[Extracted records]
=== Begin Enclosure ===
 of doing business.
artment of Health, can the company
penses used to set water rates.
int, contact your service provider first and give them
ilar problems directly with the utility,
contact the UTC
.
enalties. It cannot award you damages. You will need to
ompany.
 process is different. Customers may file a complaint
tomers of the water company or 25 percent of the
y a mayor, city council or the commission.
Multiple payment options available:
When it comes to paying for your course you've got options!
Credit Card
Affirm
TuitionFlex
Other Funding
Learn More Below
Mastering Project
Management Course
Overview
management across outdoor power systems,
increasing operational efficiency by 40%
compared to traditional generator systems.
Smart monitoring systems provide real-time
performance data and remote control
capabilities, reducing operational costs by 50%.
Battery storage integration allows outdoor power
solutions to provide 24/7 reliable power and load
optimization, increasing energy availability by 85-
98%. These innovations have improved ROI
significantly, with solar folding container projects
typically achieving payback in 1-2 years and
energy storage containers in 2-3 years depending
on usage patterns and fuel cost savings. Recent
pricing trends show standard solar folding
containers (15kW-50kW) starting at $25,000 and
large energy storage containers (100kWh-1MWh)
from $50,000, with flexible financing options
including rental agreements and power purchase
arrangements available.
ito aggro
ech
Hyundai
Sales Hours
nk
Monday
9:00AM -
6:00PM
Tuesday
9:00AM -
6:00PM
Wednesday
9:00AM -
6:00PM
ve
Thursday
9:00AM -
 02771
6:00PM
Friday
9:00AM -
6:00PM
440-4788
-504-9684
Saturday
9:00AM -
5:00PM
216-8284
=== End Enclosure ===
=== Begin Enclosure ===
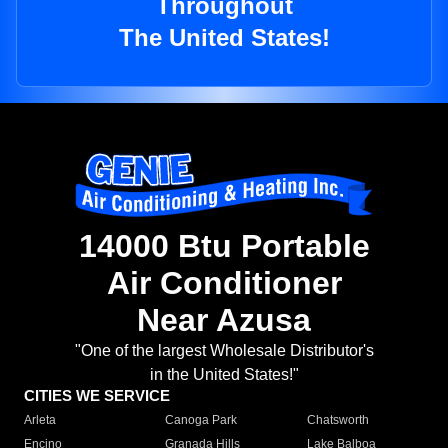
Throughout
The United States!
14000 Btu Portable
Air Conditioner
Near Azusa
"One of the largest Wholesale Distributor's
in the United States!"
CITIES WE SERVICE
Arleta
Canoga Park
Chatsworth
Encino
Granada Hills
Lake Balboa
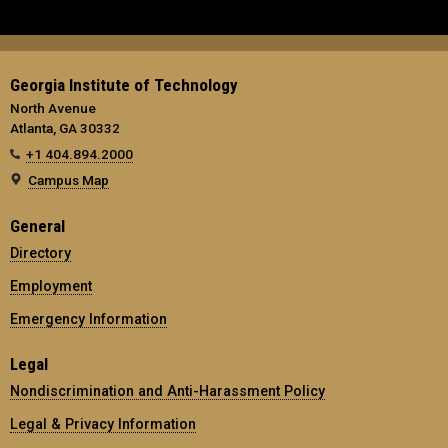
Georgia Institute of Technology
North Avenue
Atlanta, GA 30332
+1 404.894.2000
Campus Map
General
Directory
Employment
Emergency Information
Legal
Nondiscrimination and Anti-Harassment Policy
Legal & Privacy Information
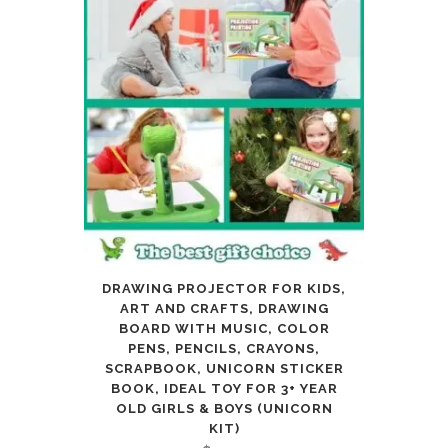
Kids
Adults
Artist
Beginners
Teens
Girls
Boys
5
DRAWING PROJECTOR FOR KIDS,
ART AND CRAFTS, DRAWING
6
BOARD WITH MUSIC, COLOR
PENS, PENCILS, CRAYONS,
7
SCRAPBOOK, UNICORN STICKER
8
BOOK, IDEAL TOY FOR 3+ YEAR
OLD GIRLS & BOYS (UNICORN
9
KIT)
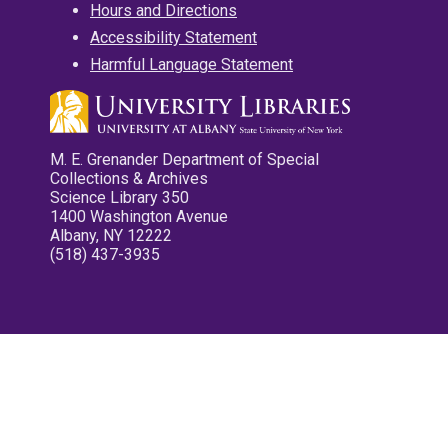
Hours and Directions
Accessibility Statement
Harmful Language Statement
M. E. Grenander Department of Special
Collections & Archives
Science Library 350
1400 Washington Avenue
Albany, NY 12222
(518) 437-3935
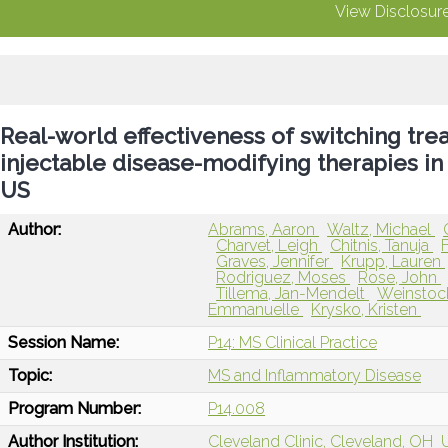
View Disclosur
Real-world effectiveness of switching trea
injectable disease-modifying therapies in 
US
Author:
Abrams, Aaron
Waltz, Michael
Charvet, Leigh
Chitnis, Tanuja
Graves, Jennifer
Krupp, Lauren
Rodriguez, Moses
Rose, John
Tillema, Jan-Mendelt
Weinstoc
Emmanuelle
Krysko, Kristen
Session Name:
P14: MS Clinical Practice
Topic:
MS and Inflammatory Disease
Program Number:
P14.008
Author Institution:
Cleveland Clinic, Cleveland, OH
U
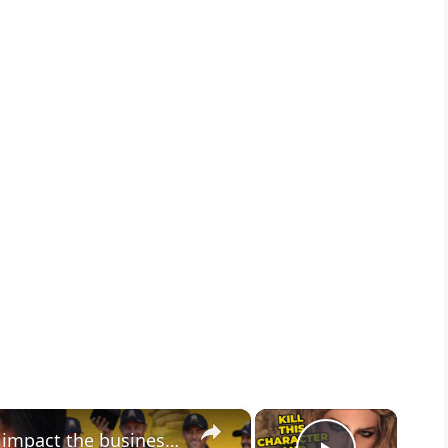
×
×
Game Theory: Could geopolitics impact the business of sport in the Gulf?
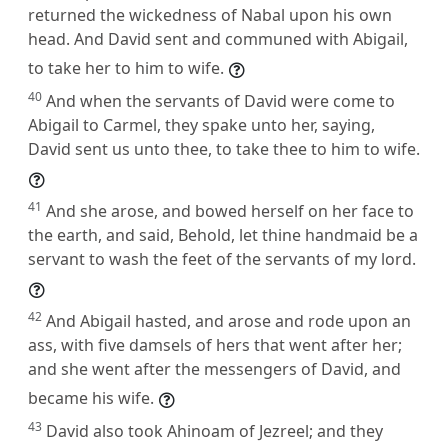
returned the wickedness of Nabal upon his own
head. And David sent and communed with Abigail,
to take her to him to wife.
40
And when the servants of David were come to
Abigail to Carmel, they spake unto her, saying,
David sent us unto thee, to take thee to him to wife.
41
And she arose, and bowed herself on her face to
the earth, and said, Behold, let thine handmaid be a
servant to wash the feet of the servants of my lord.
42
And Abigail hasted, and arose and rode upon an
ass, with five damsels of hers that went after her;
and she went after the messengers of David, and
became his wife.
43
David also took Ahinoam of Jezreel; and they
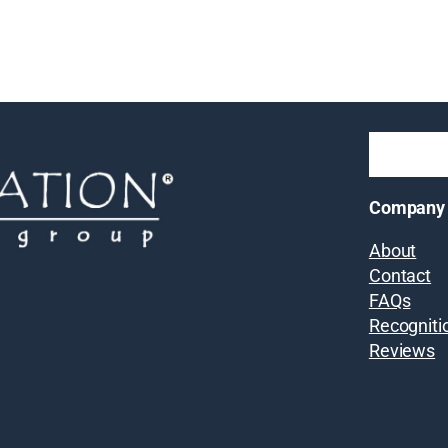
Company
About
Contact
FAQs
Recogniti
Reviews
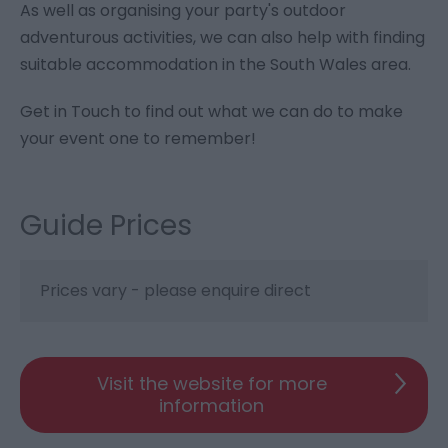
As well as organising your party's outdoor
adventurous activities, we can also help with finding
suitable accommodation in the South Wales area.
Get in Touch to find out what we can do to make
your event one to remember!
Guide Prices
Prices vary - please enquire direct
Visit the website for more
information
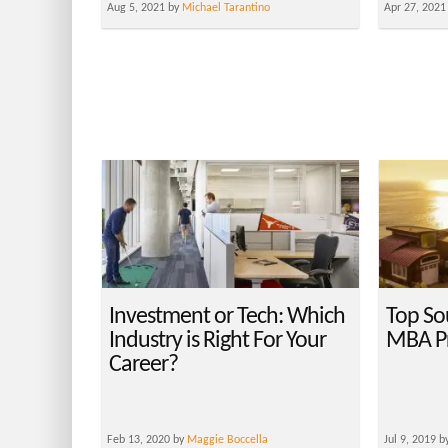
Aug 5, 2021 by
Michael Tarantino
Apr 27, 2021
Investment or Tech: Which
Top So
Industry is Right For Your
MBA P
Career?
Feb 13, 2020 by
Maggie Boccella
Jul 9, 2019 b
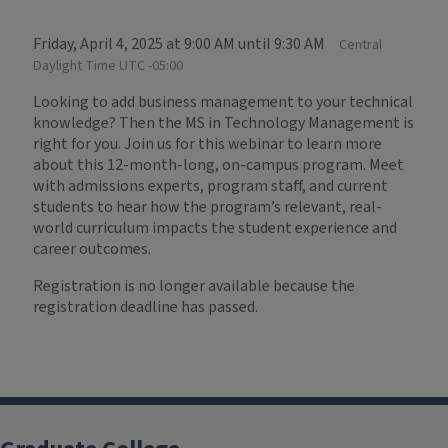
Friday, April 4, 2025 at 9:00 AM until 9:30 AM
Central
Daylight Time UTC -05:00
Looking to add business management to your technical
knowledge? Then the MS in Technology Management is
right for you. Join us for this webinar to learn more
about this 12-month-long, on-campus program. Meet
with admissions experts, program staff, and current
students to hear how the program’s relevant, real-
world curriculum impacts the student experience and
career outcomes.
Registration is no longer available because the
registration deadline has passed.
=== End Enclosure ===
EXERCISE INSTRUCTIONS → Only the lines above from the line with "of doing business." to the line with "Multiple payment options", those two lines included, should be reproduced exactly.

EXPECTED ANSWER →
 of doing business.
artment of Health, can the company
penses used to set water rates.
int, contact your service provider first and give them
ilar problems directly with the utility,
contact the UTC
.
enalties. It cannot award you damages. You will need to
ompany.
 process is different. Customers may file a complaint
tomers of the water company or 25 percent of the
y a mayor, city council or the commission.
Multiple payment options available:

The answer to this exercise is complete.